C'est mon premier Sepulveda, découvert grâce au bouquiniste de la librairie Montesquieu à Agen (une crème). Je l'ai prêté, par conséquent je fais cette critique de mémoire, pardonnez les possibles erreurs.
J'ai dévoré ce court ouvrage (120 pages) en une soirée. Il permet de se plonger dans les charmes de la Patagonie, un des lieux de la chasse aux baleines, près du détroit de Magellan. Le roman tourne autour d'un mystère : qu'est-il arrivé au superbaleinier japonais que traque Greenpeace, dont on dit qu'il serait en panne après de graves avaries ? L'histoire décrit avec détail le trajet du héros à travers les passages englacés de la Patagonie, la houle, la vie quotidienne du bord, dans un vocabulaire simple et accessible. Tout en navifant, on évoque des légendes locales, comme le Cacafuego, galion rempli d'or que sir Francis Drake aurait dû laisser derrière lui, dont on perdit la trace et qui pourrait être une des sources de la légende du Hollandais volant, ou encore des histoires de mer liés aux peuples autochtones disparus (les Onas, dont on parle de la dernière femme). Il y a aussi une forme de désenchantement lié à l'industrialisation, la déforestation, etc... Globalement l'atmosphère ravira tous les fans de l'Odyssée du commandant Cousteau.
Il y a une multitude de notations sensorielles/météorologiques/ethnographiques/zoologiques très prenantes, même si le lecteur qui ne suit pas le livre atlas en main risque de se lasser de l'énumération des différents bras de mer traversés. Cela fait partie d'une forme de poésie par laquelle il faut accepter de se laisser emporter.
C'est aussi une sorte de témoignage des combats de Greenpeace dans les années 1980, avec ce personnage de capitaine japonais acharné dans sa traque des baleines, qu'on ne rencontre jamais, mais qui évoque évidemment une figure dégradée du capitaine Achab. Quelques références littéraires inévitables, comme Chatwin, mais on reste dans une écriture simple, abordable et universelle.
La structure du livre, un peu comme dans certaines BD de Pierre Christin, relève d'un mystère étiré pour arriver à un moment d'épiphanie qui fait office de conclusion. Un pur Mcguffin, car ce qui comptait, c'était indéniablement le cheminement. J'imagine qu'un acharné de la "vraisemblance" dira que tout dans le scénario ne tient pas : la peste soit de ce genre de personne.
On suit un narrateur qui parle à la première personne. Une courte première partie parle d'une escapade de jeunesse qu'il fit en 1968, à 15 ans, sur un navire marchand jusqu'à Punta Arenas, tout au sud, avant de traverser le détroit pour monter sur un petit baleinier. Le capitaine, intrigué, se laisse convaincre quand le jeune garçon leur parle de sa passion pour Moby Dick. Le héros assiste à la chasse et au dépeçage d'un cachalot, qui n'a rien de romantique. Le capitaine sait qu'il fait partie des derniers chasseurs de sa sorte et pense que c'est une bonne nouvelle.

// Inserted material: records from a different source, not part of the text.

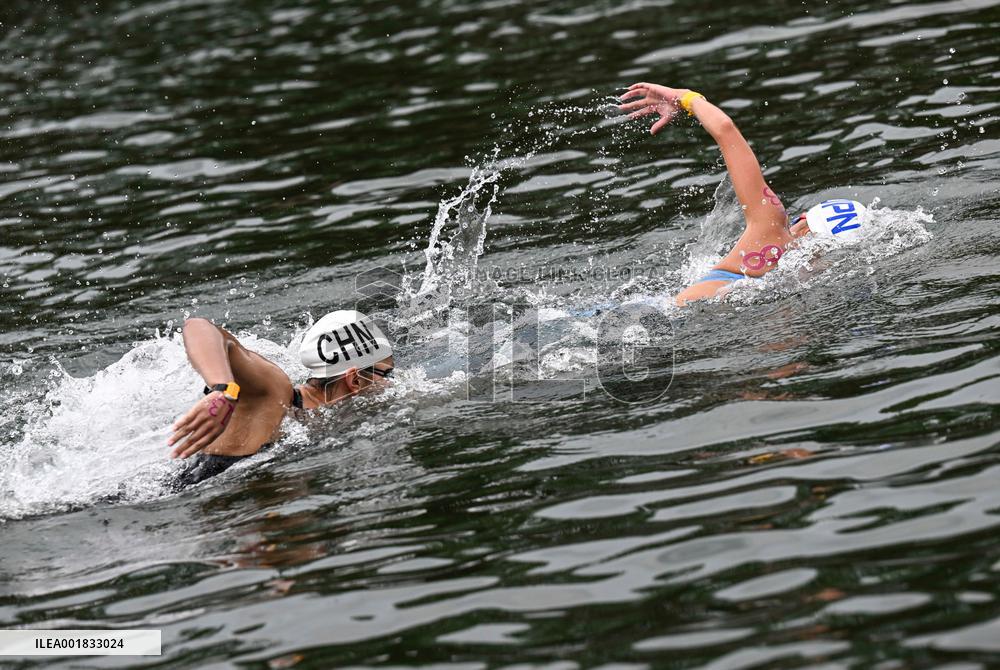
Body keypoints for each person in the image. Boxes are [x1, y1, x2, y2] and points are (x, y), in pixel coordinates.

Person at [618, 82, 869, 306]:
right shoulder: (804, 280)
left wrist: (685, 97)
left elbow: (725, 129)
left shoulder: (771, 229)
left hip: (661, 310)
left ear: (803, 220)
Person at [166, 310, 395, 489]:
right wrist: (222, 389)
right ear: (355, 379)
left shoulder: (323, 415)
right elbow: (198, 327)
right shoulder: (274, 394)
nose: (391, 384)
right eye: (387, 375)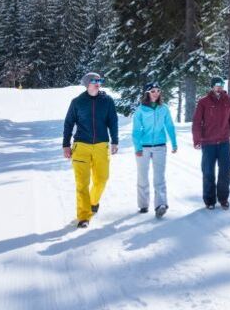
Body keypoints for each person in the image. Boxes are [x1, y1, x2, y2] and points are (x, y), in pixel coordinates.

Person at [63, 72, 119, 228]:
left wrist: (115, 140)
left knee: (102, 179)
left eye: (100, 80)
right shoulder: (77, 102)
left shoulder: (107, 101)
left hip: (101, 146)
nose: (98, 83)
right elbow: (68, 124)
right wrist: (66, 145)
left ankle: (93, 202)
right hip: (81, 146)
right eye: (95, 81)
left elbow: (113, 121)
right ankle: (83, 216)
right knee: (82, 184)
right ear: (87, 83)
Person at [192, 77, 230, 210]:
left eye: (221, 85)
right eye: (217, 85)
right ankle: (209, 200)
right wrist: (197, 140)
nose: (219, 87)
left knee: (226, 170)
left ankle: (223, 198)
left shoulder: (229, 101)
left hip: (224, 142)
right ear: (212, 87)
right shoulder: (203, 102)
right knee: (208, 172)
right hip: (208, 143)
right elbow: (196, 122)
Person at [132, 82, 177, 218]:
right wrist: (138, 147)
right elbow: (136, 130)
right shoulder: (140, 110)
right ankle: (143, 204)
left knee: (159, 177)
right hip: (143, 148)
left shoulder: (163, 108)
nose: (156, 93)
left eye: (158, 91)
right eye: (153, 91)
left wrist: (174, 143)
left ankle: (160, 205)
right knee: (143, 177)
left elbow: (169, 126)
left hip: (160, 146)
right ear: (147, 93)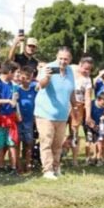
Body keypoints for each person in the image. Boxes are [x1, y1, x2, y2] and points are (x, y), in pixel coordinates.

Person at [34, 47, 76, 180]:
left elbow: (71, 90)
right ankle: (47, 170)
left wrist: (74, 106)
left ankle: (56, 167)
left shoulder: (70, 71)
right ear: (56, 57)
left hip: (62, 115)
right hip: (45, 113)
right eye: (61, 58)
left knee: (58, 144)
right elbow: (42, 85)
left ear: (70, 60)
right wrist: (47, 76)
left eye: (66, 59)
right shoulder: (48, 67)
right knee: (46, 141)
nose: (63, 61)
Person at [0, 61, 20, 174]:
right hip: (0, 118)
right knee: (0, 144)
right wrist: (7, 101)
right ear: (10, 72)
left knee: (12, 143)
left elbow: (15, 102)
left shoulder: (12, 85)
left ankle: (13, 168)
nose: (16, 75)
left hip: (11, 118)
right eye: (15, 72)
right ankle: (0, 167)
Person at [70, 56, 94, 166]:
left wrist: (88, 116)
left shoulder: (87, 79)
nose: (87, 71)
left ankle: (74, 160)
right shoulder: (70, 71)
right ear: (79, 64)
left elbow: (88, 98)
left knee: (75, 133)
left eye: (89, 69)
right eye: (85, 68)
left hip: (78, 108)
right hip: (65, 106)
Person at [16, 66, 38, 173]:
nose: (28, 78)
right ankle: (18, 165)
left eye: (30, 76)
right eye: (26, 76)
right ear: (21, 76)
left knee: (29, 143)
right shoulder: (17, 89)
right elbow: (15, 104)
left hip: (29, 121)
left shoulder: (34, 88)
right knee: (17, 142)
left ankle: (28, 164)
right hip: (19, 120)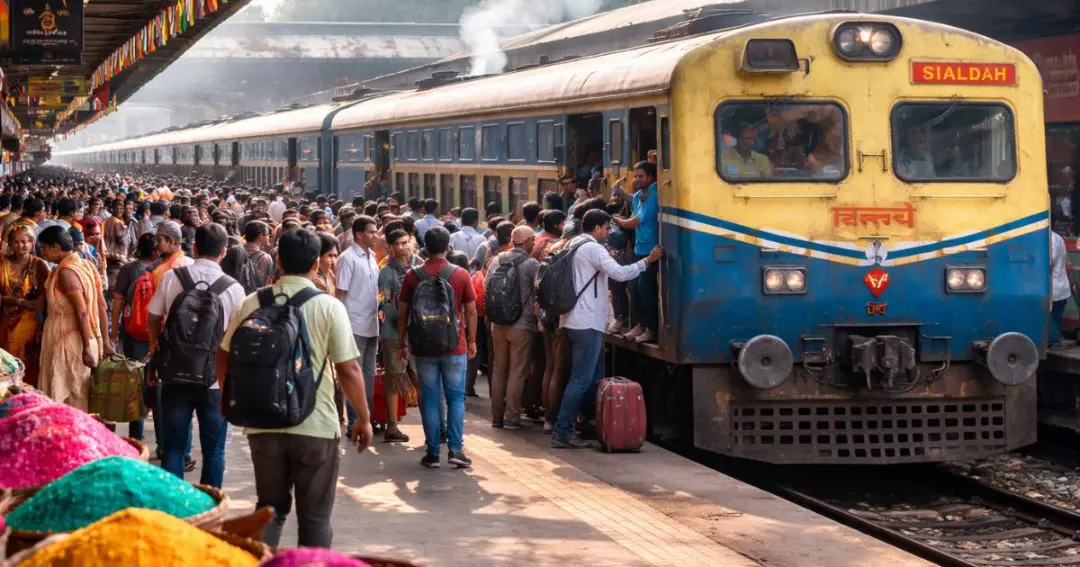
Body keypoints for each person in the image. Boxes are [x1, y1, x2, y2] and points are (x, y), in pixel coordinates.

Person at [219, 228, 373, 549]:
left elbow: (224, 355)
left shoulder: (252, 302)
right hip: (315, 424)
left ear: (279, 262)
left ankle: (259, 559)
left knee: (269, 510)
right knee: (315, 518)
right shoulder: (328, 306)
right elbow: (348, 369)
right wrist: (363, 418)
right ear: (316, 263)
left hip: (262, 423)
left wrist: (229, 397)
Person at [147, 223, 245, 488]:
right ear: (223, 252)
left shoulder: (173, 278)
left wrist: (155, 350)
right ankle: (208, 505)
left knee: (174, 447)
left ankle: (174, 504)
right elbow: (238, 336)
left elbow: (153, 316)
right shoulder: (234, 288)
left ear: (194, 247)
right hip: (215, 380)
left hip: (174, 374)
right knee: (214, 450)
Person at [553, 210, 662, 448]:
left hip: (571, 320)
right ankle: (563, 430)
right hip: (587, 322)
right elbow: (620, 274)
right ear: (596, 228)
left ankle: (588, 424)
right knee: (580, 379)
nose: (609, 232)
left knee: (591, 378)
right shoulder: (593, 249)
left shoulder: (573, 243)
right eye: (606, 227)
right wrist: (647, 261)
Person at [397, 226, 477, 469]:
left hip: (423, 346)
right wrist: (472, 340)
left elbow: (403, 312)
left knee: (430, 399)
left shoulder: (413, 276)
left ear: (425, 248)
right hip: (454, 345)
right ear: (447, 247)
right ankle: (456, 450)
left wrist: (402, 343)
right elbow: (471, 310)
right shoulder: (460, 274)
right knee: (456, 399)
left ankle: (432, 453)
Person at [37, 225, 113, 411]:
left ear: (56, 247)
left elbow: (82, 312)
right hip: (82, 337)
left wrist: (86, 347)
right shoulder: (86, 264)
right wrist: (105, 341)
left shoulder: (66, 272)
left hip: (70, 342)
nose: (42, 252)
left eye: (44, 248)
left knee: (68, 396)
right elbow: (101, 306)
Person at [488, 226, 540, 430]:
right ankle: (512, 417)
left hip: (498, 323)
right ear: (525, 241)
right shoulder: (532, 264)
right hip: (522, 325)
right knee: (517, 372)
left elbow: (487, 287)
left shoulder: (497, 260)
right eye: (532, 240)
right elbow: (539, 294)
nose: (534, 243)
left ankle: (496, 416)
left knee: (499, 370)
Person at [376, 229, 423, 443]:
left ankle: (432, 426)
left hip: (418, 332)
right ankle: (392, 427)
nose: (403, 247)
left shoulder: (420, 265)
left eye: (406, 242)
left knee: (421, 380)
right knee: (394, 380)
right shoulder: (386, 272)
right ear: (391, 247)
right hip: (393, 332)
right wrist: (403, 319)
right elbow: (385, 303)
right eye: (398, 243)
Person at [336, 215, 380, 429]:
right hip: (353, 324)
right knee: (355, 375)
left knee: (369, 374)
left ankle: (366, 418)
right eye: (371, 232)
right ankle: (355, 421)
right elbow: (340, 293)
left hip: (372, 324)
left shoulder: (372, 256)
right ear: (359, 234)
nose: (375, 235)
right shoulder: (347, 258)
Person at [614, 161, 661, 344]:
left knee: (645, 289)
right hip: (639, 248)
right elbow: (634, 215)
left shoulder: (655, 195)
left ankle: (651, 328)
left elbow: (637, 221)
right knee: (634, 287)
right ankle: (640, 324)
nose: (637, 180)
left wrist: (620, 222)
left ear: (651, 177)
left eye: (641, 176)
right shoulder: (638, 196)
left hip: (651, 249)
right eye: (636, 176)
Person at [0, 224, 49, 387]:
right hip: (4, 323)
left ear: (33, 243)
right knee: (7, 364)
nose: (22, 245)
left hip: (31, 325)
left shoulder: (39, 265)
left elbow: (46, 295)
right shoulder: (2, 264)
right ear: (10, 243)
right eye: (17, 242)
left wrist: (36, 304)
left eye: (26, 241)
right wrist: (19, 302)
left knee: (29, 366)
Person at [1050, 224, 1077, 348]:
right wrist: (1072, 283)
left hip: (1052, 288)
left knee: (1050, 317)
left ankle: (1052, 342)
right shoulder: (1059, 238)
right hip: (1062, 288)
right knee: (1056, 316)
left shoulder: (1047, 239)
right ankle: (1054, 340)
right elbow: (1068, 264)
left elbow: (1050, 263)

Vingt ans plus tard, en 1988, le narrateur est devenu activiste à Greenpeace. Une curieuse dépêche de Valparaiso signale qu'une photoreporter a pris des clichés intrigants concernant un baleinier japonais que l'on croyait parti à la casse, et un mystérieux capitaine Nilssen insiste fortement pour que Greenpeace envoie du personnel sur place. Aucun navire de la flotte n'étant disponible, le héros prend l'avion. Il retrouve Nilssen, qui a une histoire colorée de capitaine au long cours, fait connaissance avec ses amis, d'horizons assez différents, retrouve la trace de la photojournaliste, dont les clichés ont été dérobés. Des gens témoignent du retour illégal des bateaux-usines japonais, qui aspirent la mer et broient toute faune sans discrimination avant de rejeter des déchets organiques méconnaissables dans leur sillage. Nillsen refuse de décrire ce qui est arrivé au bateau. Décision est prise d'aller sur place. S'ensuit un trajet aux multiples étapes, qui fait la part belle au charme et aux mythes de la Terre de Feu, mais aussi à la déforestation, à l'industrialisation.
Le mystère s'épaissit. Sur place, nos héros croisent un baleinier ainsi que beaucoup de baleines, dauphins, etc.... Un autochtone qui est avec eux tente une manoeuvre désespérée : se rapprocher du bateau-usine avec un canot. L'équipage le menace, mais les cétacés, pour le protéger, foncent sur le bateau et l'endommage gravement. Car ces animaux ne craignent pas pour eux-mêmes, mais ont l'instinct de protéger un être seul menacé par quelque chose de beaucoup plus gros. Le livre se termine abruptement sur cette épiphanie.